The McGee Prosecution: A Case For Cameras In The Federal Courtroom
Its really unfortunate that the Federal courts continue to refuse to allow cameras in the courtroom. As a result of this antiquated practice, MIlwaukee residents are missing the opportunity to see and hear first-hand the case against former Alderman Michael McGee Jr.
For a variety of reasons, that's too bad.
For some, the trial has arguably lost a bit of it's interest as a result of McGee's defeat in the April election. Nevertheless, he still remains a lightening rod for the community. Regardless of the evidence presented against him, some of his apologists will undoubtedly always believe that he was a victim of the "racist power structure". For many of these people, no amount of evidence will change their opinion.
For almost everyone else though, it's too bad that we won't have a chance to see the witnesses first-hand. It's too bad we won't have a chance to hear the wiretap evidence as it is played in court.
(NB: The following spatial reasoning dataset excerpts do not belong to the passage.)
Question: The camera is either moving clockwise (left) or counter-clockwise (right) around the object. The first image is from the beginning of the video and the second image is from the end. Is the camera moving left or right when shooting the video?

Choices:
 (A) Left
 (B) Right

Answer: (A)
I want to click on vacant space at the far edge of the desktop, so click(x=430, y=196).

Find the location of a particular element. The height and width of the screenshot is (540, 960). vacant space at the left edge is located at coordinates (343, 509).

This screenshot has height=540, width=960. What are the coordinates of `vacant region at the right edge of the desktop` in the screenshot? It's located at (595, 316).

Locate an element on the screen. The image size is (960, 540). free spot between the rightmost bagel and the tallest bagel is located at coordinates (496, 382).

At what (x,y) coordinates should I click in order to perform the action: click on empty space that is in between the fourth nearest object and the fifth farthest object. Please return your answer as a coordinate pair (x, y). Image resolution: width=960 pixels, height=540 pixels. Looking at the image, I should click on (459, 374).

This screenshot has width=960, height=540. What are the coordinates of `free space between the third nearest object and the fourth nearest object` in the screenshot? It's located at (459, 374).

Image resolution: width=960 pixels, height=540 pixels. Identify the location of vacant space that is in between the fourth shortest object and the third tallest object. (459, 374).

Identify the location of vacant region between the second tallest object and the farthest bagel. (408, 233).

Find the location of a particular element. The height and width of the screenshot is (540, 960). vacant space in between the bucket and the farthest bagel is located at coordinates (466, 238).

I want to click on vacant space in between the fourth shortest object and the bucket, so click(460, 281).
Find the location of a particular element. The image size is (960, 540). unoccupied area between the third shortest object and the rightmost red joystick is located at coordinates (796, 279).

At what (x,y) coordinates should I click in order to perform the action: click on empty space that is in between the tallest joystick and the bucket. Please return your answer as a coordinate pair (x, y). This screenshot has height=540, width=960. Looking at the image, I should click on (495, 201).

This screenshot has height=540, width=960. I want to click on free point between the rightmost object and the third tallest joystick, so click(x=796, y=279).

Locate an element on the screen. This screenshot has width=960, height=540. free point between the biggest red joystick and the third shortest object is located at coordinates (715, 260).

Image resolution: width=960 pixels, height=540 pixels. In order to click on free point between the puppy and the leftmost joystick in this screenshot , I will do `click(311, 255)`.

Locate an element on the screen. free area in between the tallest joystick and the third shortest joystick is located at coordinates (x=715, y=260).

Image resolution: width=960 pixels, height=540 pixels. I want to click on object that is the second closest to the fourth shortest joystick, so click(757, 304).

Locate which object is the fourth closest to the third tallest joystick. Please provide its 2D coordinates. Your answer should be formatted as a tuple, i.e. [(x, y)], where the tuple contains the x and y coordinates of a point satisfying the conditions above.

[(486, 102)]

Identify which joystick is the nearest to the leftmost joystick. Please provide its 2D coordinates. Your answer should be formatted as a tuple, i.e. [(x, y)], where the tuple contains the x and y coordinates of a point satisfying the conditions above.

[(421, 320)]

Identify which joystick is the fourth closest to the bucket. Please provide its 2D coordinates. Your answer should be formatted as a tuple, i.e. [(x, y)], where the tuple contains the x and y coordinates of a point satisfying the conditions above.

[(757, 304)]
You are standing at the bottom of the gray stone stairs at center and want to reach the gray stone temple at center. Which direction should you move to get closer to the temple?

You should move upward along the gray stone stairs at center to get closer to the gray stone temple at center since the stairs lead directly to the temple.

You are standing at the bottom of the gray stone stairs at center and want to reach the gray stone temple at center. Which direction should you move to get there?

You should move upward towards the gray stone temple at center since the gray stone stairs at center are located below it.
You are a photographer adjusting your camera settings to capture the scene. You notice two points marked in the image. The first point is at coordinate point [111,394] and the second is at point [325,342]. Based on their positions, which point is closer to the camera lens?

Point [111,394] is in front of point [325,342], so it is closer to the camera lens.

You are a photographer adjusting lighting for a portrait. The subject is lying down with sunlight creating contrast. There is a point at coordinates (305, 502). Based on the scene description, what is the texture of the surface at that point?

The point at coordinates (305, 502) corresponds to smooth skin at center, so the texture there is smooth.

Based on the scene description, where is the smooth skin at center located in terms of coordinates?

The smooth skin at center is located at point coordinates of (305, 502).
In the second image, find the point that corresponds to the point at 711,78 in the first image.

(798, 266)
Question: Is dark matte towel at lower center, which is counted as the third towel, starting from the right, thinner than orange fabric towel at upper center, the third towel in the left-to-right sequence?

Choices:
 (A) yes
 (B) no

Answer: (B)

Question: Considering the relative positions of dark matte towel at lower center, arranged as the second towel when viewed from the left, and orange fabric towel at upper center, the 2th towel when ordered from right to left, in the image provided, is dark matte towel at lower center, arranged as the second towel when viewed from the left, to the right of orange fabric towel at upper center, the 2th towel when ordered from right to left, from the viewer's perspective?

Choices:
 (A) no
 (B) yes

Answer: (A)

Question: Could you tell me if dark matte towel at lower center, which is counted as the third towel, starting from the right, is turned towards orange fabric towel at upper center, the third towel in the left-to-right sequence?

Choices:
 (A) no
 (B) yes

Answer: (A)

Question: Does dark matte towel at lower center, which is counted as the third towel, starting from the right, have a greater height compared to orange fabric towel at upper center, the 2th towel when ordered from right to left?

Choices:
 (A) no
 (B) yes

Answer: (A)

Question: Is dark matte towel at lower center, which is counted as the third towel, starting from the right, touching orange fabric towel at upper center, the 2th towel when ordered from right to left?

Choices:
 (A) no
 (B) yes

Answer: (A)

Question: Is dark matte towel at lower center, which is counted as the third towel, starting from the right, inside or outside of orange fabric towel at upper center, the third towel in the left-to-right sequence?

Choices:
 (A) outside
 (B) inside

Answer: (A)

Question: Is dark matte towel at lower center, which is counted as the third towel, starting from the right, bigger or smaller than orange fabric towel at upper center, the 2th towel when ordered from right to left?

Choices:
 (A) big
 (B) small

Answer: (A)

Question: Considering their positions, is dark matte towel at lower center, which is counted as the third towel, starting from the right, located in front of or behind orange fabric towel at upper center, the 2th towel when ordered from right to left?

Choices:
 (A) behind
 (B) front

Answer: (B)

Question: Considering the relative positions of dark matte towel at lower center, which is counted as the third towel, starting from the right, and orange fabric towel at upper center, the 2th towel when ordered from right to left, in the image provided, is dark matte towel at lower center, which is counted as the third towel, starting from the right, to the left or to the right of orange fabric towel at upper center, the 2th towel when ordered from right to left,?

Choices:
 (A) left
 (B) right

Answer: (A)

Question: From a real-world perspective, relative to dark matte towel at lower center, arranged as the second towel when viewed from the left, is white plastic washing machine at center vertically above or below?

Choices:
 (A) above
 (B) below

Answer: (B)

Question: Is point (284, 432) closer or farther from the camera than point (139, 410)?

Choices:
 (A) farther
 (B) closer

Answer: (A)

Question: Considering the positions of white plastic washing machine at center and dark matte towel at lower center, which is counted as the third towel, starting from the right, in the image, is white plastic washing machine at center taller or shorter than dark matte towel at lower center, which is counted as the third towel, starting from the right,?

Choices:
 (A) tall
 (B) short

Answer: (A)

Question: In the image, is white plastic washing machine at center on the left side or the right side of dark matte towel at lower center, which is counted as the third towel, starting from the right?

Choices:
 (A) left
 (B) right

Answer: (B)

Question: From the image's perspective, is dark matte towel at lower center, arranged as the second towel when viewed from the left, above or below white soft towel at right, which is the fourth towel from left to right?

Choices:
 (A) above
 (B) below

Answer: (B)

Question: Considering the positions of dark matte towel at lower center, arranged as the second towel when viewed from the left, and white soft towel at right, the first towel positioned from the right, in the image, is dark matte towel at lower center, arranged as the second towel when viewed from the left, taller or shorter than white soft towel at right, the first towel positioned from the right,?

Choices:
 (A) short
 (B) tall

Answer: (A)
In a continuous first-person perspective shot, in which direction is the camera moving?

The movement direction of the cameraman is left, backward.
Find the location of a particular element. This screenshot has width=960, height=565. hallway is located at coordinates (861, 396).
It's too bad that we'll have to rely on second-hand reports about the arguments of counsel.
The government's case against McGee is being presented by my former colleague Joe Wall. Wall left the U.S. Attorneys Office about seven years ago to become a Milwaukee County Circuit Court Judge. He returned to the U.S. Attorney's Office last Fall and immediately took over the McGee prosecution. I'm biased because I worked closely with him for years - but believe me when I tell you that Wall is a pretty darn good prosecutor.
The case is being tried before Federal Judge Charles Clevert. Up until now, Clevert's most high-profile trial was probably the Federal civil rights prosecution of four Milwaukee Police officers in connection with the beating of Frank Jude. Deservedly, Clevert earned high marks for the way he handled the case.
The State prosecution of the Frank Jude Jr. cops was, to put it mildly, a prosecutive disaster. Unfortunately, since State courts allow proceedings to be televised, the public had an opportunity to witness the spectacle first-hand. It's equally unfortunate the the public never had an opportunity to witness the masterful Federal prosecution that followed (and led to convictions).
In the same vein, due to electronic access to the courtroom, the public has already had an opportunity to get a first-hand look at how the State prosecution of McGee was initially botched. It's really too bad that we won't get a chance to see how a really good prosecutor, trying a case before a really good judge, presents a really strong case!
I've always said that McGee's real problems centered around the Federal charges. The first couple of witnesses appear to underscore that point - and the jury hasn't even heard any of the wiretaps yet. Nevertheless, who knows what a jury will decide when all the evidence is presented to them?
Regardless of the eventual verdict, I personally think that the McGee trial is going to be an outstanding example of how the system is supposed to work. It's just too bad that nobody is going to get to see it.